The temperature late Monday afternoon at the Albany International Airport hit 95 degrees, which tied that day’s record set in 1954. But temperatures over the weekend were nowhere near the record, which hovered between 95 and 97 degrees for those dates.
But the heat wave might be broken Tuesday if temperatures do not hit 90; the forecast calls for a high of around 89.
Times Union forecaster Jason Gough added that the heat wave is coming pretty much on schedule for the start of summer.
And with dew points in the mid-60s, humidity has not been unbearable.
There is one twist looming at the start of this summer, at least for avid weather watchers — the massive Saharan dust plume heading toward North America.
Such plumes aren’t uncommon as summer trade winds blowing east to west near the equator pick up momentum with the heat.
Dust from the Sahara desert is lifted by the winds, rising up to 20,000 feet and heading west near the Cape Verde Islands in the Atlantic, where many hurricanes get their start.

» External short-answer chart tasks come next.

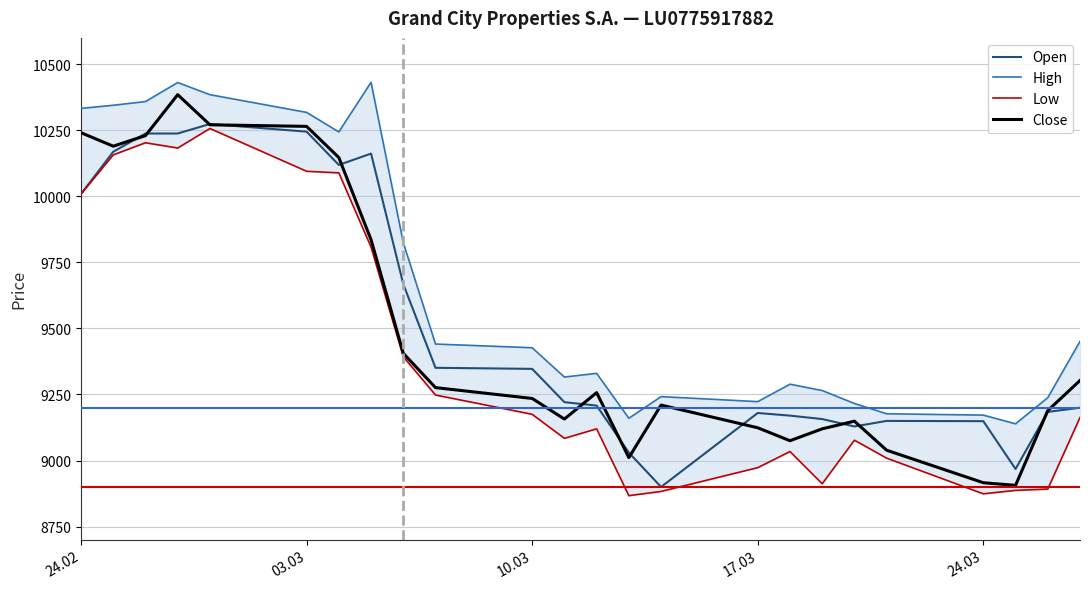

Is it true that Low equals 15171 at 17.03?

False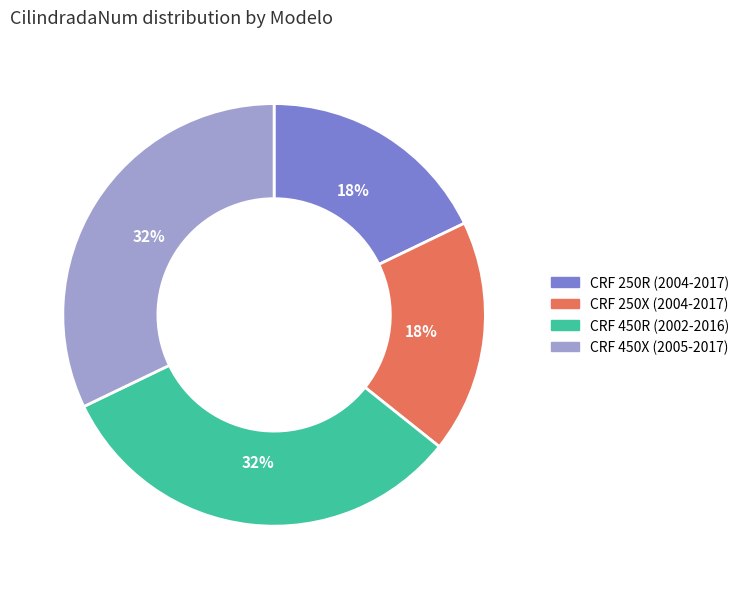

Does any single category account for the majority?

No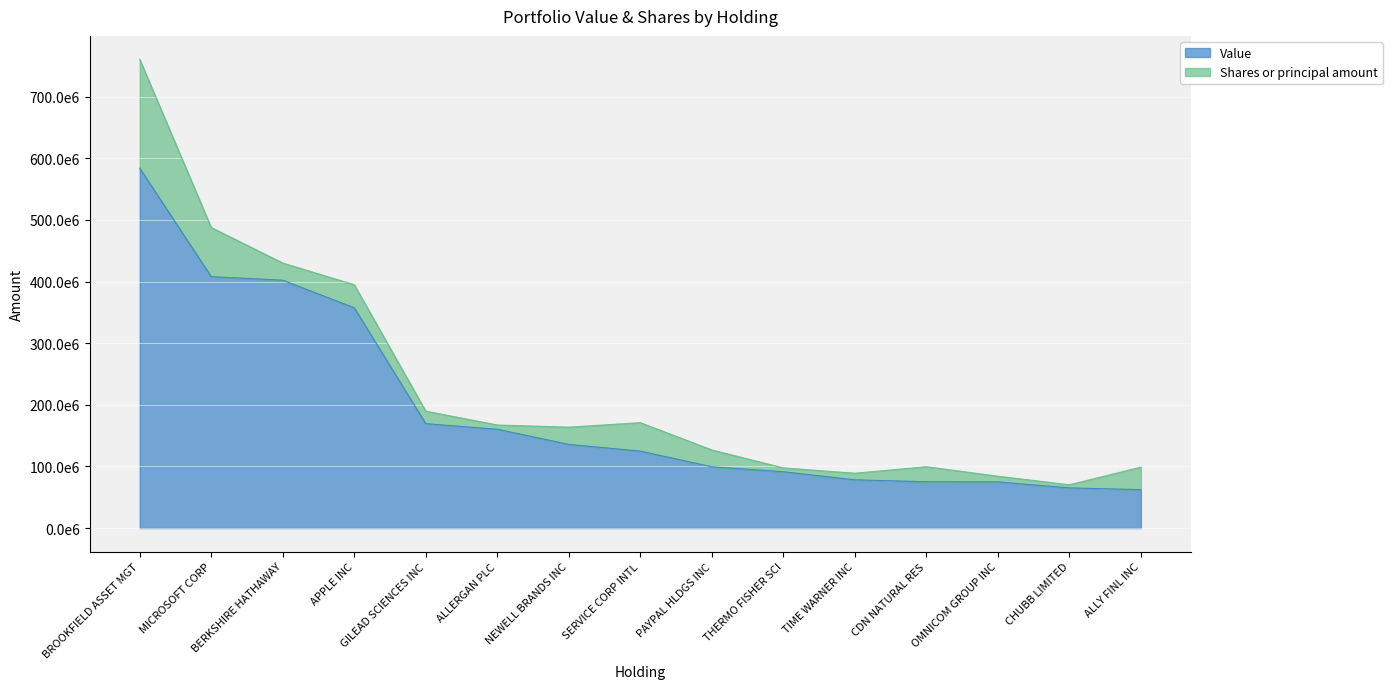

The chart shows a value of 121868532 at THERMO FISHER SCI. True or false?

False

Satellite images show this dust plume to be substantially larger than others.
It’s currently over the western Atlantic heading toward the Caribbean, the Gulf states and the Southeast later in the week.
But it will probably not affect the Capital Region in any substantial way. If it makes it to the Northeast it will likely be too high to have any health or visibility impacts, said Villani.
But the cloud could make for some unusually red or orange sunsets in coming days as it approaches from the southeast.
Weather patterns toward the weekend could also impact the extent to which we see remnants of the dust plume, said Dustin Grogan a postdoctoral researcher at the University of Albany’s Atmospheric Sciences Research Center.
There’s a possibility that a storm could approach the region from the north toward the weekend, which would likely wash out the dust particles, he explained.
“It really depends on some approaching weather,” he said.